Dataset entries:
******************************
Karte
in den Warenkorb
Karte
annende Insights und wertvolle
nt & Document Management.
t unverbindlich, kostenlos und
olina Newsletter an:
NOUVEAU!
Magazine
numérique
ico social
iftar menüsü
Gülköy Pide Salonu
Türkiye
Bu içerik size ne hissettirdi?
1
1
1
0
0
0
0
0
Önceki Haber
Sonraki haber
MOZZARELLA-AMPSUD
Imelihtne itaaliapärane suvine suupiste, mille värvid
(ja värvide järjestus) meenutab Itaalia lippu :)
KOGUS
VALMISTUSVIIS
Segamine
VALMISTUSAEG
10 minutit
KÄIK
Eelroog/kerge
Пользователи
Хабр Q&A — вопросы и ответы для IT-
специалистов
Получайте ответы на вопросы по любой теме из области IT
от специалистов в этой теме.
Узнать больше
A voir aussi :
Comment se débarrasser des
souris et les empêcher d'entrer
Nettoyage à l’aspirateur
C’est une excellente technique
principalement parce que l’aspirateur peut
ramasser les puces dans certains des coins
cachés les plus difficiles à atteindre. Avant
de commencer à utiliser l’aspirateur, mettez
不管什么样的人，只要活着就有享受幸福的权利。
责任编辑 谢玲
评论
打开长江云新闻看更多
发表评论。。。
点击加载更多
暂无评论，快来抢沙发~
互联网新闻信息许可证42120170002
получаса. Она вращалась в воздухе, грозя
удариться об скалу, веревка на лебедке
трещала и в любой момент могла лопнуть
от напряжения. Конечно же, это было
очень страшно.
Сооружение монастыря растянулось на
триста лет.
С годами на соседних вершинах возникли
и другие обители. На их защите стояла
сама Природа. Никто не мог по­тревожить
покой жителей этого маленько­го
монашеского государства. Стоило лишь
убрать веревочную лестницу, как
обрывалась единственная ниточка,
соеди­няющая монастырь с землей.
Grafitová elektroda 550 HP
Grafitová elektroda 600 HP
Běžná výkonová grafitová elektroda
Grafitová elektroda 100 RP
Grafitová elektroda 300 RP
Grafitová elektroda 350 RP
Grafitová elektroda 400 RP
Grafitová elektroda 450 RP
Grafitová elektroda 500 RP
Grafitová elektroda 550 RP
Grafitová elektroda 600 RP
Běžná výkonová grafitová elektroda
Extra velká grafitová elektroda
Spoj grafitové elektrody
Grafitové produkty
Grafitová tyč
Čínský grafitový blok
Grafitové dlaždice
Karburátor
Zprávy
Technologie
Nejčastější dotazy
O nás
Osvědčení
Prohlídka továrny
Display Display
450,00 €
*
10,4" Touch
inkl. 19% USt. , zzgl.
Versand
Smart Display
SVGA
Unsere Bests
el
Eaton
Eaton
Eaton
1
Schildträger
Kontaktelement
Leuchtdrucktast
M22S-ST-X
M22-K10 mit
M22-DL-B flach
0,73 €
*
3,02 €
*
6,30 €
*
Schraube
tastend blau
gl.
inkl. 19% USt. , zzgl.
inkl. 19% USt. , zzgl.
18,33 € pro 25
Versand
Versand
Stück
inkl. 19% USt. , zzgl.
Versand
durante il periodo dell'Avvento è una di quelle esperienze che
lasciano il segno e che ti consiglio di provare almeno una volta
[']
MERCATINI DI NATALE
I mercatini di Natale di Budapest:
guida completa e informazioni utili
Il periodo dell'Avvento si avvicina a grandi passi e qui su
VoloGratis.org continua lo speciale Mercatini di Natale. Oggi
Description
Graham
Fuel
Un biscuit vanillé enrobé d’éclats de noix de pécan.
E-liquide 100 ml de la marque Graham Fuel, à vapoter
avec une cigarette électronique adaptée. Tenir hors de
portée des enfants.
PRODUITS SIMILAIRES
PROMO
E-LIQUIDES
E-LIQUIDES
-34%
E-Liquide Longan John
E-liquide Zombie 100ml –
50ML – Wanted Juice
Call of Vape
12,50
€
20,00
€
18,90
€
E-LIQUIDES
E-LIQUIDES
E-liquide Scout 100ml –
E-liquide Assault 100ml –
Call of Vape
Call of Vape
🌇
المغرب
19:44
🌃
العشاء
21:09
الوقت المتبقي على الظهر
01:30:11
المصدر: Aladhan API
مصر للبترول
******************************
Could you write out the items again, replacing every "Versand" with "Lieferung" and leaving everything else unchanged?

Karte
in den Warenkorb
Karte
annende Insights und wertvolle
nt & Document Management.
t unverbindlich, kostenlos und
olina Newsletter an:
NOUVEAU!
Magazine
numérique
ico social
iftar menüsü
Gülköy Pide Salonu
Türkiye
Bu içerik size ne hissettirdi?
1
1
1
0
0
0
0
0
Önceki Haber
Sonraki haber
MOZZARELLA-AMPSUD
Imelihtne itaaliapärane suvine suupiste, mille värvid
(ja värvide järjestus) meenutab Itaalia lippu :)
KOGUS
VALMISTUSVIIS
Segamine
VALMISTUSAEG
10 minutit
KÄIK
Eelroog/kerge
Пользователи
Хабр Q&A — вопросы и ответы для IT-
специалистов
Получайте ответы на вопросы по любой теме из области IT
от специалистов в этой теме.
Узнать больше
A voir aussi :
Comment se débarrasser des
souris et les empêcher d'entrer
Nettoyage à l’aspirateur
C’est une excellente technique
principalement parce que l’aspirateur peut
ramasser les puces dans certains des coins
cachés les plus difficiles à atteindre. Avant
de commencer à utiliser l’aspirateur, mettez
不管什么样的人，只要活着就有享受幸福的权利。
责任编辑 谢玲
评论
打开长江云新闻看更多
发表评论。。。
点击加载更多
暂无评论，快来抢沙发~
互联网新闻信息许可证42120170002
получаса. Она вращалась в воздухе, грозя
удариться об скалу, веревка на лебедке
трещала и в любой момент могла лопнуть
от напряжения. Конечно же, это было
очень страшно.
Сооружение монастыря растянулось на
триста лет.
С годами на соседних вершинах возникли
и другие обители. На их защите стояла
сама Природа. Никто не мог по­тревожить
покой жителей этого маленько­го
монашеского государства. Стоило лишь
убрать веревочную лестницу, как
обрывалась единственная ниточка,
соеди­няющая монастырь с землей.
Grafitová elektroda 550 HP
Grafitová elektroda 600 HP
Běžná výkonová grafitová elektroda
Grafitová elektroda 100 RP
Grafitová elektroda 300 RP
Grafitová elektroda 350 RP
Grafitová elektroda 400 RP
Grafitová elektroda 450 RP
Grafitová elektroda 500 RP
Grafitová elektroda 550 RP
Grafitová elektroda 600 RP
Běžná výkonová grafitová elektroda
Extra velká grafitová elektroda
Spoj grafitové elektrody
Grafitové produkty
Grafitová tyč
Čínský grafitový blok
Grafitové dlaždice
Karburátor
Zprávy
Technologie
Nejčastější dotazy
O nás
Osvědčení
Prohlídka továrny
Display Display
450,00 €
*
10,4" Touch
inkl. 19% USt. , zzgl.
Lieferung
Smart Display
SVGA
Unsere Bests
el
Eaton
Eaton
Eaton
1
Schildträger
Kontaktelement
Leuchtdrucktast
M22S-ST-X
M22-K10 mit
M22-DL-B flach
0,73 €
*
3,02 €
*
6,30 €
*
Schraube
tastend blau
gl.
inkl. 19% USt. , zzgl.
inkl. 19% USt. , zzgl.
18,33 € pro 25
Lieferung
Lieferung
Stück
inkl. 19% USt. , zzgl.
Lieferung
durante il periodo dell'Avvento è una di quelle esperienze che
lasciano il segno e che ti consiglio di provare almeno una volta
[']
MERCATINI DI NATALE
I mercatini di Natale di Budapest:
guida completa e informazioni utili
Il periodo dell'Avvento si avvicina a grandi passi e qui su
VoloGratis.org continua lo speciale Mercatini di Natale. Oggi
Description
Graham
Fuel
Un biscuit vanillé enrobé d’éclats de noix de pécan.
E-liquide 100 ml de la marque Graham Fuel, à vapoter
avec une cigarette électronique adaptée. Tenir hors de
portée des enfants.
PRODUITS SIMILAIRES
PROMO
E-LIQUIDES
E-LIQUIDES
-34%
E-Liquide Longan John
E-liquide Zombie 100ml –
50ML – Wanted Juice
Call of Vape
12,50
€
20,00
€
18,90
€
E-LIQUIDES
E-LIQUIDES
E-liquide Scout 100ml –
E-liquide Assault 100ml –
Call of Vape
Call of Vape
🌇
المغرب
19:44
🌃
العشاء
21:09
الوقت المتبقي على الظهر
01:30:11
المصدر: Aladhan API
مصر للبترول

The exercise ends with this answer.